Reverse brainstorming helps you to solve problems by combining brainstorming and reversal techniques. Combining these you might be able to extend your brainstorming usage drawing out even more creative ideas.
In order to use this technique you might start with one of two reverse questions:
instead of asking: “how do I solve/prevent this problem?” ask: “how could I possibly cause the problem?”.
instead of asking “How do I achieve these results?” ask: “How could I possibly achieve the opposite effect?”.
Hiro: AHHǃ What are you doing?!
Tadashi: Shake things up! Use that big brain of yours to think your way out!
Tadashi: Look for a new angle.
Big Hero 6 (film)
Using the tool:
1. Identifying the problem or challenge and write it down;
2. Reverse the problem or challenge asking yourself as I have described above in my example;
3. Brainstorm the reverse problems to generate reverse solutions. Allow the brainstorm ideas to flow freely – don’t reject anything at this stage;
4. Once you get done all the ideas to solve the reverse problem now “re-reverse” these into solution ideas for the original problem/challenge;
5. Evaluate these solution ideas. Can you see a potential solution? Can you see attributes of a potential solution?
Tip: this tool is a good technique to use when it’s hard to identify solutions to the problem directly.
Luciana is the manager of a health clinic and she has the task of improving patient satisfaction. There have been various improvement initiatives in the past and the team members have become rather skeptical about another meetings on the subject.
The team is overworked, they are trying to do their best and there is no time to waste talking about that. So she decides to use some creative problem solving techniques she has learned.
This will make the team’s meeting more interesting and probably engage people in a different way. Hopefully it will reveal something more than the usual “good ideas” that no one usually has time to work on.
To prepare for the team meeting Luciana thinks carefully about the problem and writes down the problem statement:
– “How do we improve patient satisfaction?”
Then she reverses problem statement:
– “How do we make patients more dissatisfied?”

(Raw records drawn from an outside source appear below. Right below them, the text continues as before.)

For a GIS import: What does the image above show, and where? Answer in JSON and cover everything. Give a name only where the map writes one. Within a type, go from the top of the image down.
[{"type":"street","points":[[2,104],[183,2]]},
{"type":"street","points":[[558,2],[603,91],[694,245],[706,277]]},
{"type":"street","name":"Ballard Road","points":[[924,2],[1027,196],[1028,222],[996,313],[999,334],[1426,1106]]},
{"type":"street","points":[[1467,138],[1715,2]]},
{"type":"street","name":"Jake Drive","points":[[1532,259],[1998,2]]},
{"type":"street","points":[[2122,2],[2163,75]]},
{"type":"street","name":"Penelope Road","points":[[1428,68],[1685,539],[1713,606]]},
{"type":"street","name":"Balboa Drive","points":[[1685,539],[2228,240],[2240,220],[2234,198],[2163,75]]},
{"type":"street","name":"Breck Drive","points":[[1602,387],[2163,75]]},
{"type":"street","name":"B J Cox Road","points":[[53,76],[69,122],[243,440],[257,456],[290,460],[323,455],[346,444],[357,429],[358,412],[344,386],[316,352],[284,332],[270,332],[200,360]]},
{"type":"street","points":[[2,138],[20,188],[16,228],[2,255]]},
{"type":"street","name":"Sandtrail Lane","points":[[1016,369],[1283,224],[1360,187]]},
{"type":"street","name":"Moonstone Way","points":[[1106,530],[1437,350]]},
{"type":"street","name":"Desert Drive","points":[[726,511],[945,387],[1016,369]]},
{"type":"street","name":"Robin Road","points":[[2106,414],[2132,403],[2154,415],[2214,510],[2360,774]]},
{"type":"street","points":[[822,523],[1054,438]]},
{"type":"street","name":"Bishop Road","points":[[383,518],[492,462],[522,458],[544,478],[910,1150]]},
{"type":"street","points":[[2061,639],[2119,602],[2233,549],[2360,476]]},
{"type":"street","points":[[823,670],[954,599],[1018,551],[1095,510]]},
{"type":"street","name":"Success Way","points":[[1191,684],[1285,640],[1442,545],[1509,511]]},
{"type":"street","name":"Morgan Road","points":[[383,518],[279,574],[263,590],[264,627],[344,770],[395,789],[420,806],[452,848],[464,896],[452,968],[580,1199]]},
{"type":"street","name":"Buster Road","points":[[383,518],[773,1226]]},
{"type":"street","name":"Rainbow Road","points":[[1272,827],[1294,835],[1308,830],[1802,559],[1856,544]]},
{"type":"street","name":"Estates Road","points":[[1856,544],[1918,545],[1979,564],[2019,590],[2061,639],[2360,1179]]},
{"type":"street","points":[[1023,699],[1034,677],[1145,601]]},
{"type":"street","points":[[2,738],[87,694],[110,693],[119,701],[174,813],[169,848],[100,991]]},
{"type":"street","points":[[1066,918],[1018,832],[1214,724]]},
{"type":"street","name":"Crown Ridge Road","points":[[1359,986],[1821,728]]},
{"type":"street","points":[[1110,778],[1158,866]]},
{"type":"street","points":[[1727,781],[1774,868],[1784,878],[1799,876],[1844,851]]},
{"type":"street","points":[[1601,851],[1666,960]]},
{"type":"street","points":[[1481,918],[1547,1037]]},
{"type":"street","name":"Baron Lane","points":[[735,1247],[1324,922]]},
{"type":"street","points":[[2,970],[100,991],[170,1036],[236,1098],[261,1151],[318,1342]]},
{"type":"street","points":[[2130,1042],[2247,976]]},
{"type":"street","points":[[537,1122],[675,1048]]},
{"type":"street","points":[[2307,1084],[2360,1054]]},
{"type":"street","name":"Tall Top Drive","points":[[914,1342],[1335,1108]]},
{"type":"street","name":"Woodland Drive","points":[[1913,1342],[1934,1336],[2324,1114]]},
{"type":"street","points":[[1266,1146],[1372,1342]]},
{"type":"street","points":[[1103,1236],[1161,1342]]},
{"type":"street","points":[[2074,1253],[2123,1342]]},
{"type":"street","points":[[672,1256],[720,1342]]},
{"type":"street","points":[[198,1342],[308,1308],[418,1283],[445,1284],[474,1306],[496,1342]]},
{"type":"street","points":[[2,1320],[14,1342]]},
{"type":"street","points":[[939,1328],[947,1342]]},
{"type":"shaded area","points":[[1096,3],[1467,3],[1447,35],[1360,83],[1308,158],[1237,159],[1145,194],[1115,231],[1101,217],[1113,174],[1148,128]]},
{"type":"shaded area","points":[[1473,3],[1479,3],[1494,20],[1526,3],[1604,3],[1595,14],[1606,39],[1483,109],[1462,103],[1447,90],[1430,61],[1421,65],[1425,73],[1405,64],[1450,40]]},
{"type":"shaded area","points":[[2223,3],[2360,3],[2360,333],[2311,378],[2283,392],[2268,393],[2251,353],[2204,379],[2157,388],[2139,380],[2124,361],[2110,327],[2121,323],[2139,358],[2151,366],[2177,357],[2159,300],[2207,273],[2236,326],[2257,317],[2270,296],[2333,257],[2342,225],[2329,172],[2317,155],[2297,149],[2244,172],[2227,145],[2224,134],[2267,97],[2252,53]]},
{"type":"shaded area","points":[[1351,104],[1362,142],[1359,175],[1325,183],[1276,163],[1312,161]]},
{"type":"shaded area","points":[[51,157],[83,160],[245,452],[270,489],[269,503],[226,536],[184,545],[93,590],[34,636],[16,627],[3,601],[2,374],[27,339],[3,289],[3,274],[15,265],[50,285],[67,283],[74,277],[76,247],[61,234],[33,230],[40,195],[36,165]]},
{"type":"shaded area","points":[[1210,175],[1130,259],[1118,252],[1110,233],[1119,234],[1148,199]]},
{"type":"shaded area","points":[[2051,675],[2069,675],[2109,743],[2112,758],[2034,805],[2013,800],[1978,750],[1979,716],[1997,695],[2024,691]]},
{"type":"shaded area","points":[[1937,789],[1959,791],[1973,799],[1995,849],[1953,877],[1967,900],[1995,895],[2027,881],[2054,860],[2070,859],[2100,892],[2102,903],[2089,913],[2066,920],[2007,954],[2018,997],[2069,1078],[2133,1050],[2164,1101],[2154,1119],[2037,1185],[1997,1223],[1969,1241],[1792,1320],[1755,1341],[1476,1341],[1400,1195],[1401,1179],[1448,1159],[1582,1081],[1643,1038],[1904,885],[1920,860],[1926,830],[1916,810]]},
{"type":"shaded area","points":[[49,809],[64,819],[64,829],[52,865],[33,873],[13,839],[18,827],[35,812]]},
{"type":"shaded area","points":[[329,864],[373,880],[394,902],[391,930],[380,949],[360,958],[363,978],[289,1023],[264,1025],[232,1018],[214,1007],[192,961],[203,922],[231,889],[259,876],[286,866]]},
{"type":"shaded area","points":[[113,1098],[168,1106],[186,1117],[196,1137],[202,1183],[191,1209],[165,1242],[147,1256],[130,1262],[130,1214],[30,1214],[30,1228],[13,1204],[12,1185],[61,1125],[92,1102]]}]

As soon they have started everyone was involved in an enjoyable and productive reverse brainstorming session. They came up both their work experience with patients and also their personal experience of being patients and customers of other health services.
Luciana helped ideas flow freely ensuring no people’s judgment on even the most dummy suggestions.
Here are just a few of the reverse ideas to make customer’s life worst:
- Double book appointments;
- Remove the chairs from the waiting room;
- Put patients phone on hold (and forget about them);
- Have patients wait outside in the car park;
- Discuss patient’s problems in public.
When the brainstorming session runs dry the team has a long list of the reverse solutions. Now it’s time to look at each one in reverse to think about a potential solution. Well-resulting discussions are quite revealing. One example of a big list: Have patients wait outside in the car park.
– “Well of course we don’t leave patients outside in the car park – we already don’t do that.”
– “But what about in the morning, there are often patients waiting outside until opening time”
– “Mmm, true. Pretty annoying for people on first appointments.”
– “So why don’t we open the waiting room 10 minutes earlier ?“
– “Right, we’ll do that from tomorrow. There are several members of staff working already, so it’s no problem.”
.. and so it went on. The reverse brainstorming session revealed many improvement that the team could implement swiftly and it’s possible to concluded: it was enlightening and fun looking at the problem in reverse. The amazing thing is that it helped the team to become more patient-friendly by stopping doing things rather than creating more work.
I hope this little story can inspire the way of looking at problems from a new angle.